As the pandemic continues, there remains a need to determine who is at greatest risk for severe disease, to better understand how the disease and treatments evolve and predict the need for resources.
To provide information about what patients have experienced and what factors are associated with different patient outcomes, the research consortium will provide answers through a new web portal, COVID19questions.org.
The consortium, called Reliable Response Data Discovery is led by Dr. Lucila Ohno-Machado, chair of the Department of Biomedical Informatics at UCSD Health.
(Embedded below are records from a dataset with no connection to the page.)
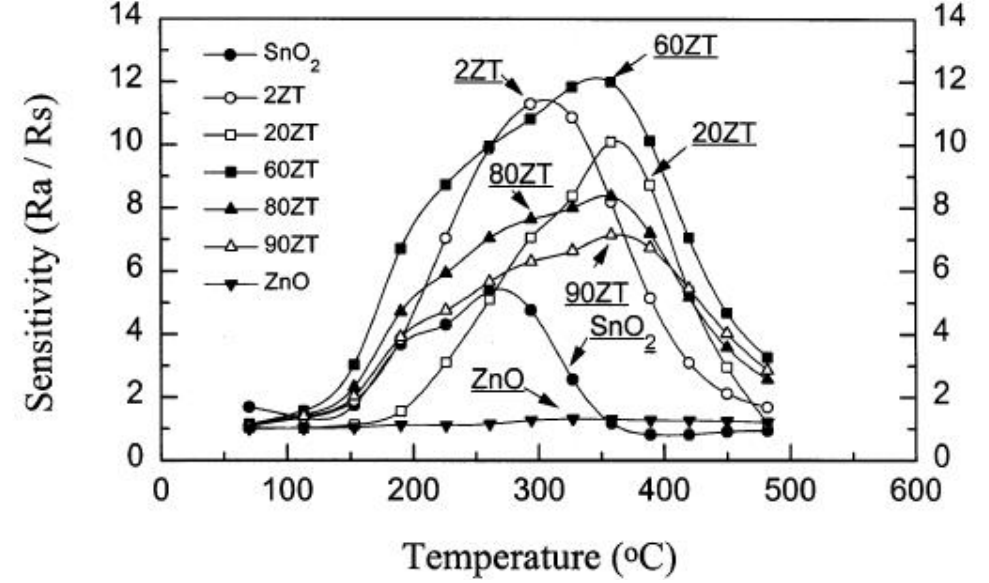
Figure 4. Temperature dependence of CO sensitivity (200 ppm) of SnO ZnO-SnO composites. 20 ZT means 20 mol% ZnO–80 mol% SnO 2 the similar (adapted from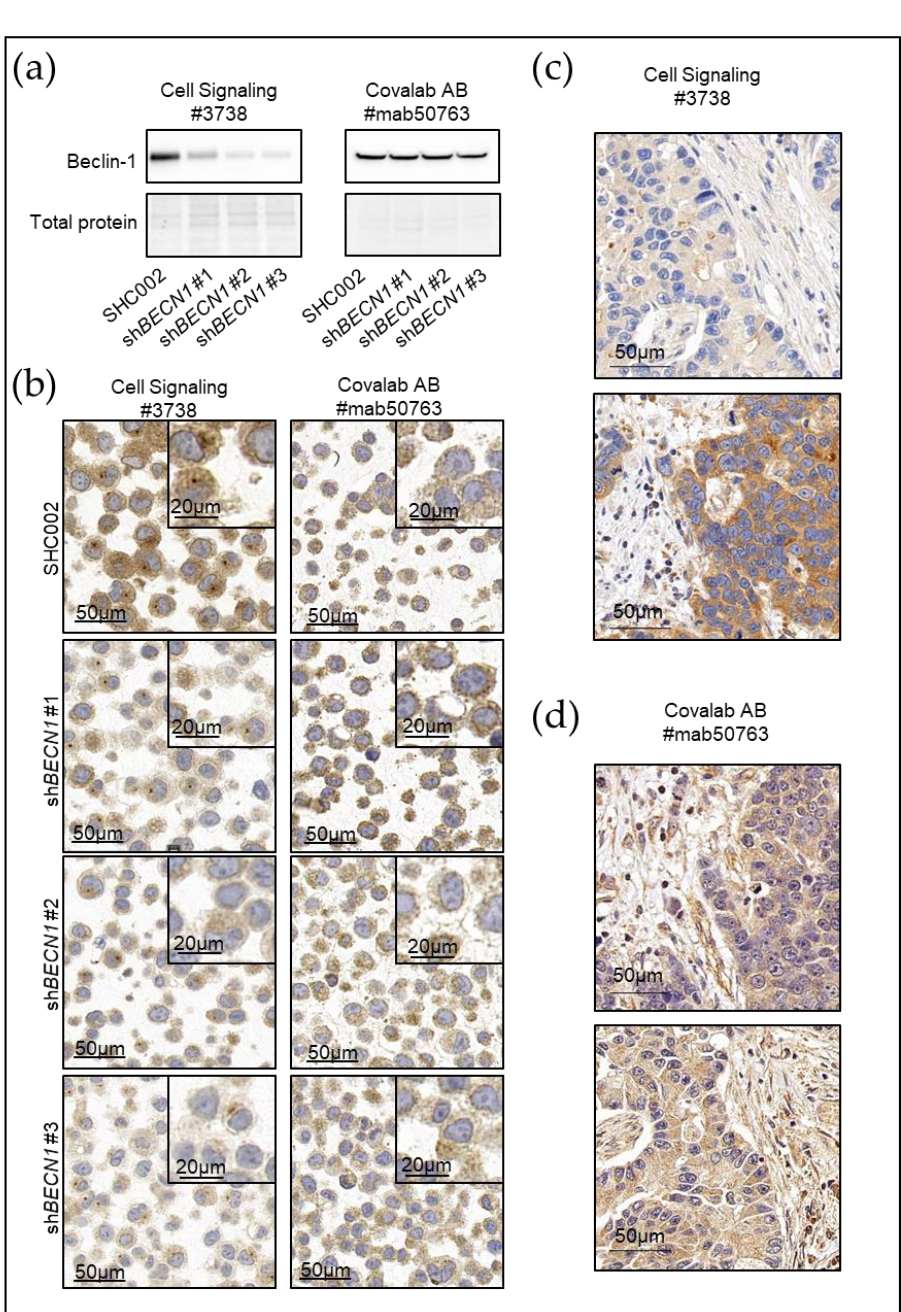
Figure 2. Specificity test of two different anti-Beclin-1 antibodies in FLO-1 human oesophageal adenocarcinoma cells and in primary gastric cancer. FLO-1 cells were transduced with a non-targeting, scrambled shRNA (SHC002) or 3 independent shRNAs targeting BECN1 . ( a ) Total lysates were subjected to immunoblotting using anti-Beclin-1 from Cell Signaling Technologies (left panel) or Covalab (right panel). Stain-Free Total protein is shown as a loading control, ( b ) cell pellets were fixed and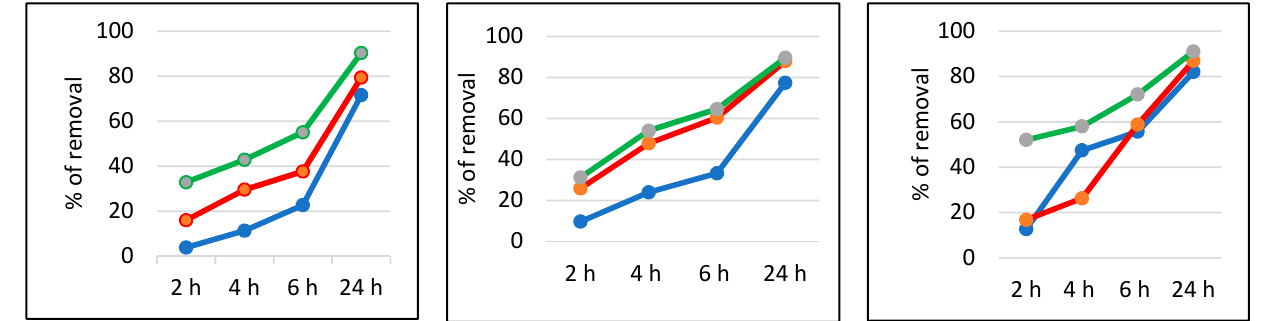
Figure 9. Percentage of removal of MB using 2.5 mg of material ( left ), 5 mg of material ( center ), and 10 mg of material ( right ). Note: hydrogen peroxide contents: 2 mg (blue line), 5 mg (red line), 10 mg (green line).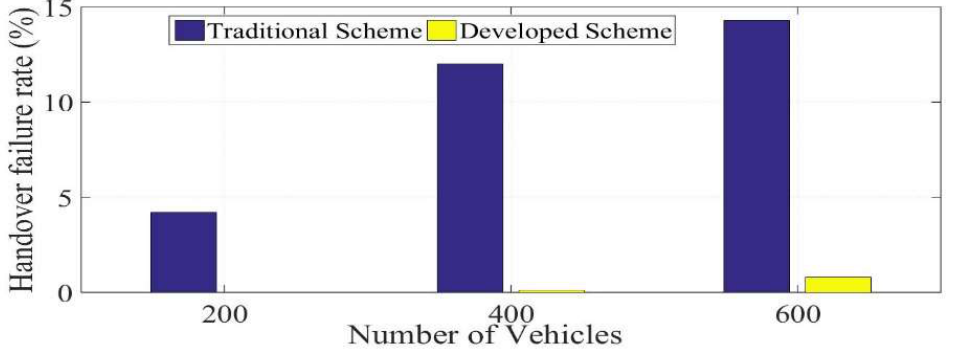
Figure 13. Handover failure rate of traditional handover schemes and the developed scheme with different numbers of deployed vehicles.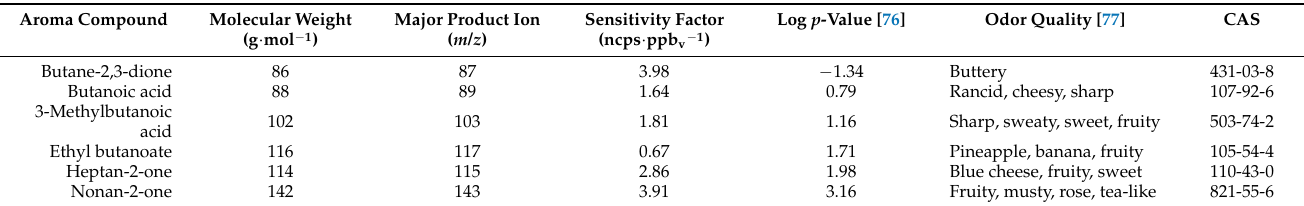
Table 3. Aroma compounds and their physicochemical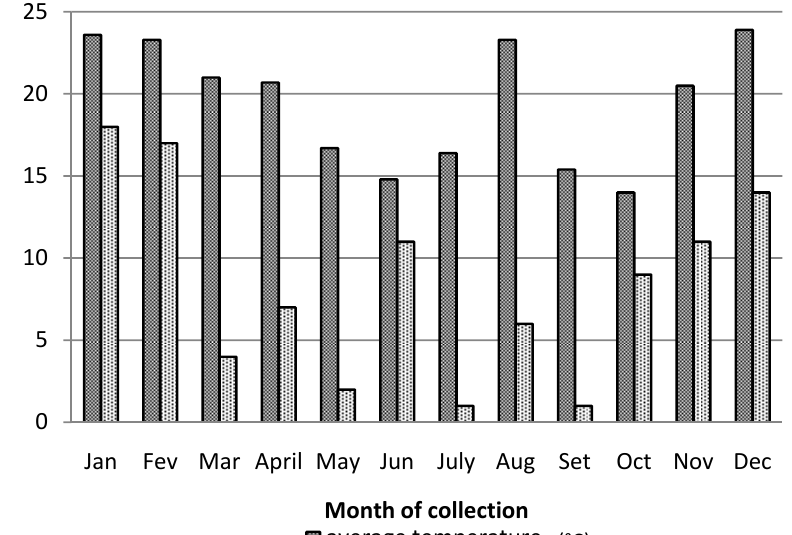
Figure 1. Average monthly temperatures (°C) and precipitation (×10 mm) values in 2011 (collection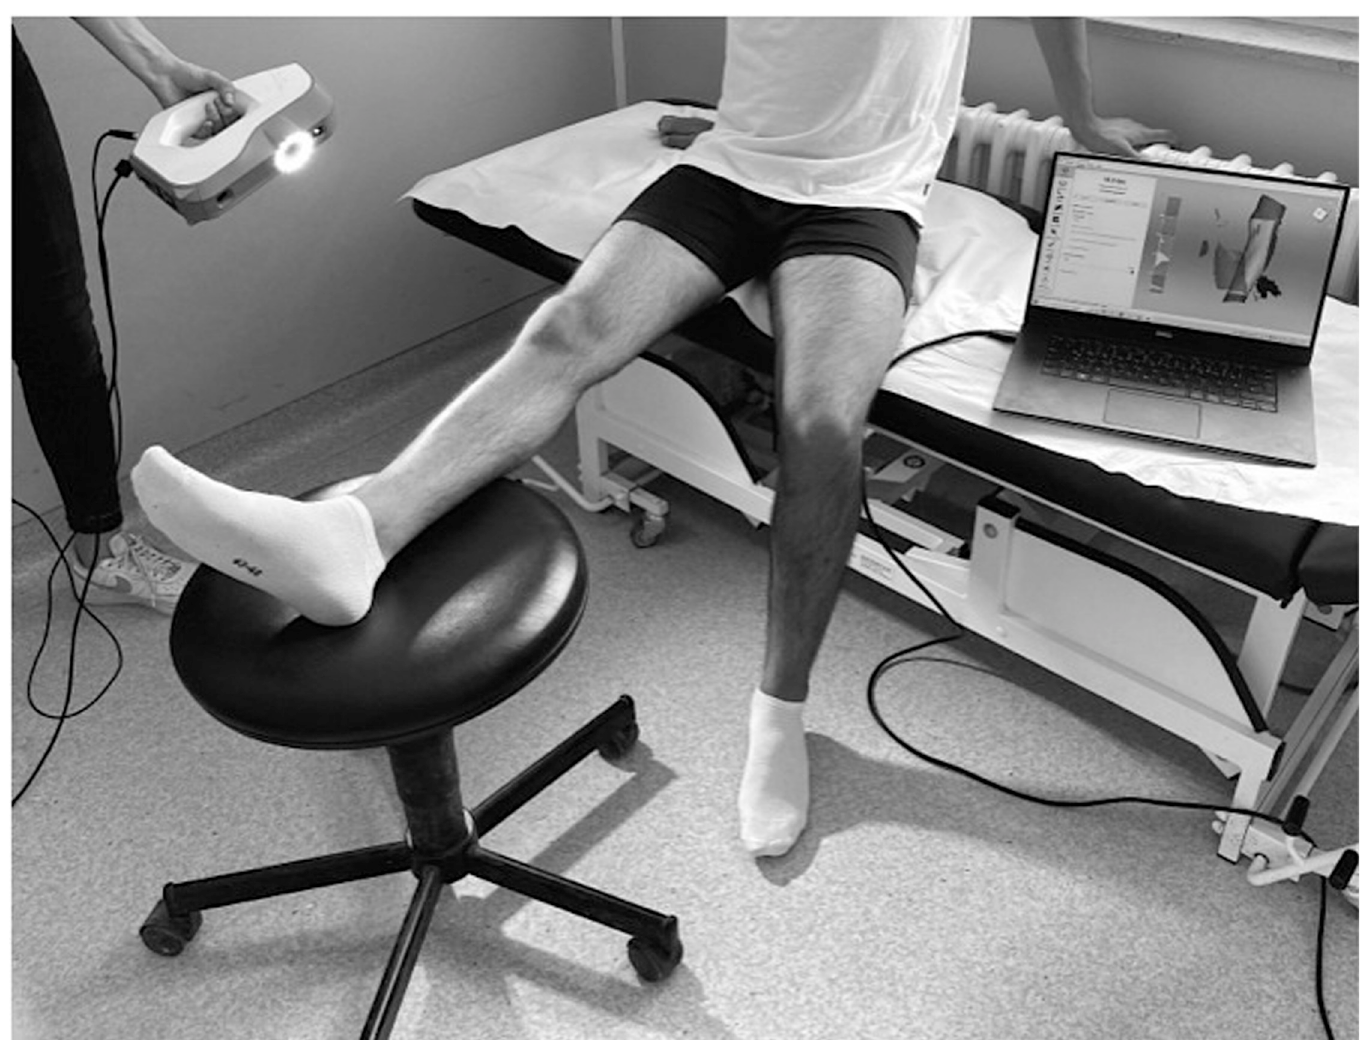
located proximal to the knee joint, between the prefemoral and suprapatellar fat pads. In most (~85%) people, the suprapatellar bursa communicates with the knee joint. The suprapatellar bursa does not communicate with the knee joint in ~15% of people, remaining separated by an embryonic septum [5, 6]. However, we included the suprapatellar bursa in the distal femur. Statistical analysis Statistical analysis was performed using GraphPad Prism (Version 8.1.2, San Diego, California, USA). Data was first tested for normality using D’Agostino-Pearson normality test. Data which showed no normal distribution were further tested using Wilcoxon-Mann-Whitney signed-rank test to compare the volume differences between the left and right leg. P- values � 0.05 were considered significant. An a priori power analysis was performed (G � Power Version 3.0.10, Franz Faul, University of Kiel, Germany). This resulted in a sample size of 10 for a power of 80% with a p value of 0.05 determining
The consortium comprises 12 health systems with 202 hospitals to date, including UCLA, USC, Cedars Sinai Medical Center, Ludwig Maximilian University of Munich, University of Colorado Anschutz Medical Campus and the Veterans Affairs Healthcare System, among others.
“No single hospital alone has treated enough patients with COVID-19 to be able to see reliable patterns emerge, and use that information to guide the direction of new studies,” Ohno-Machado said.
The COVID-19 Questions site allows health systems to maintain control of their own data rather than pool it in a central repository. According to UCSD, no patient-level data will ever be transmitted outside of each health system, only data aggregates, and the privacy of individuals and institutions is preserved.
Users can submit questions about adults hospitalized with COVID-19, then consortium team members evaluate the submissions for clinical usefulness and the likelihood that available data can provide answers. Questions are then translated into a computer code that queries a variety of electronic medical records in a way that will deliver reproducible results in an “apples to apples” comparison, Ohno-Machado said. Each health system runs the code on their own patient records and provides the results to the consortium.
When sufficient results accrue enough to be statistically meaningful, the answers are posted back to the website, not as definitive conclusions, but as data in the form of charts or other graphics, which researchers can further pursue.
Some of the questions already asked and answered include:
— Among adults hospitalized with COVID-19 and a history of hypertension, what is the mortality rate for those who received anti- hypertensive medications?
— Many adult COVID-19 patients who were hospitalized did not get admitted to the intensive care unit and were discharged alive. Of those, how many returned to the hospital within a week?
The site can draw from data on more than 45 million patients, including more than 59,000 who tested positive for COVID-19 and 29,000 who were hospitalized with the infection. To position the data to best reflect U.S. demographics, the consortium made a point of diversifying the patient population by including not only academic health systems in wealthy metropolitan areas, but also small community hospitals, safety net hospitals and the VA.
As additional health systems around the world join the consortium, Ohno-Machado said the data available will become more diverse and robust, and the team will be able to answer more questions, more efficiently.
“The scientific community has talked about using electronic medical records for guiding research and for answering relevant questions for a long time,” she said. “But until now we haven’t been doing it in a way that the public can see — this is much different than when only scientists can ask questions and publish their findings in academic journals.”